+++ Records for processing +++

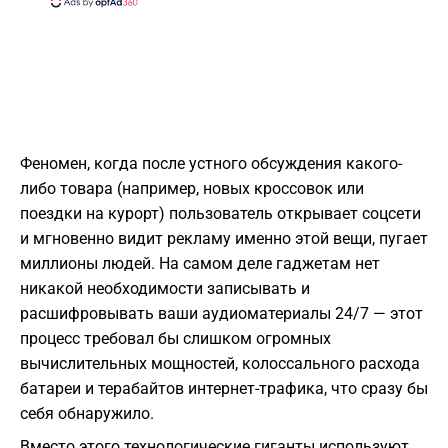
Феномен, когда после устного обсуждения какого-
либо товара (например, новых кроссовок или
поездки на курорт) пользователь открывает соцсети
и мгновенно видит рекламу именно этой вещи, пугает
миллионы людей. На самом деле гаджетам нет
никакой необходимости записывать и
расшифровывать ваши аудиоматериалы 24/7 — этот
процесс требовал бы слишком огромных
вычислительных мощностей, колоссального расхода
батареи и терабайтов интернет-трафика, что сразу бы
себя обнаружило.
Вместо этого технологические гиганты используют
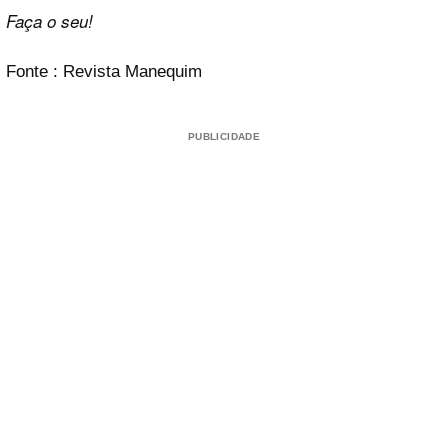
Faça o seu!
Fonte : Revista Manequim
PUBLICIDADE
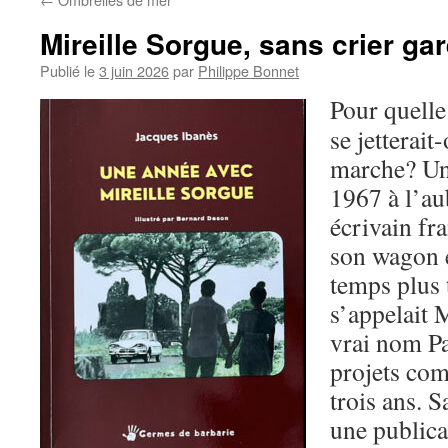
Mireille Sorgue, sans crier ga
Publié le
3 juin 2026
par
Philippe Bonnet
Pour quelle 
se jetterait
marche? Un
1967 à l’a
écrivain fra
son wagon e
temps plus t
s’appelait 
vrai nom Pa
projets com
trois ans. S
une publicat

+++

Transcribe all records verbatim and omit each image.

Феномен, когда после устного обсуждения какого-
либо товара (например, новых кроссовок или
поездки на курорт) пользователь открывает соцсети
и мгновенно видит рекламу именно этой вещи, пугает
миллионы людей. На самом деле гаджетам нет
никакой необходимости записывать и
расшифровывать ваши аудиоматериалы 24/7 — этот
процесс требовал бы слишком огромных
вычислительных мощностей, колоссального расхода
батареи и терабайтов интернет-трафика, что сразу бы
себя обнаружило.
Вместо этого технологические гиганты используют
Faça o seu!
Fonte : Revista Manequim
PUBLICIDADE
Mireille Sorgue, sans crier ga
Publié le
3 juin 2026
par
Philippe Bonnet
Pour quelle 
se jetterait
marche? Un
1967 à l’a
écrivain fra
son wagon e
temps plus t
s’appelait 
vrai nom Pa
projets com
trois ans. S
une publicat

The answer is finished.